California eLearning Census findings
The California Learning Resource Network (CLRN) has published its 2014 California eLearning Census, finding, in its words, “Increasing Depth and Breadth.” We'll look at the summary findings today, and dig into some of the district comments in a post next week. The key points include:
- “The census counted 174,632 virtual and blended students in 2013-2014, a 39% increase since last year.”
- “[T]he virtual student population has remained stable since 2012” at about 24,000 students.
- “[T]he number of blended students skyrocketed this year, increasing 49% since 2013.”
- [T]he top 25% of districts and charters continue to contribute a significant proportion of the total eLearning population, [but]…eLearning adoption is broadening across a greater percentage of schools and…the number of participating students at each school is steadily rising.”
- Charter schools are adopting elearning at far faster rates than traditional districts (287% growth compared to 43% growth), although districts have more blended students because the large majority of students attend public non-charter schools.
A key aspect of the report is that it is a census, not a sample, and 69% of districts and charter schools did not respond. Although it seems plausible that the schools with the most online and blended students would report their results, Brian Bridges of CLRN estimates that the number of blended students in California may be double the number counted, and the number of online students may be as much as 25% higher than reported. He cautions that these are both estimates.
Given the uncertainty in numbers, the trends are particularly important. In addition to the 49% annual increase in blended students, the CLRN blog reports that “74% more students are blending their learning now than were in 2012.”
The lack of growth in the number of online students is also intriguing, and we will be looking at this number in our Keeping Pace research during the summer months.

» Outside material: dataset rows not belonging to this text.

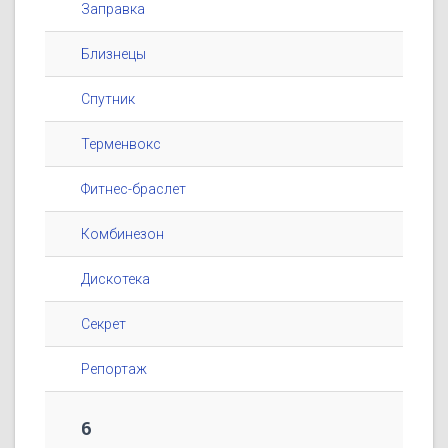
Заправка
Близнецы
Спутник
Терменвокс
Фитнес-браслет
Комбинезон
Дискотека
Секрет
Репортаж
6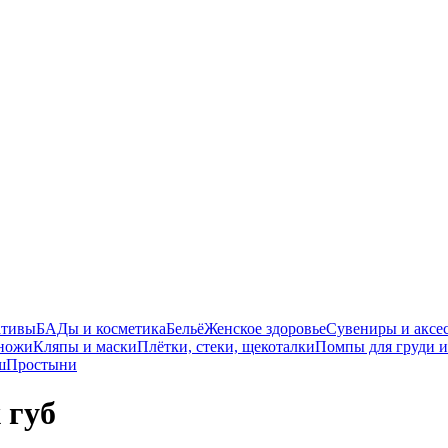
ативы
БАДы и косметика
Бельё
Женское здоровье
Сувениры и аксе
оножи
Кляпы и маски
Плётки, стеки, щекоталки
Помпы для груди и
ш
Простыни
 губ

The CLRNS blog posits that “it’s…possible that state regulations have restricted district opportunities to offer virtual schooling.” That may be true, especially given that states with much smaller total student populations (e.g. Ohio, Pennsylvania, Arizona) have significantly larger online student populations, but it also raises the question of why more online charter schools don’t exist. The most likely answer appears to be the restriction that online schools may only serve students in contiguous counties.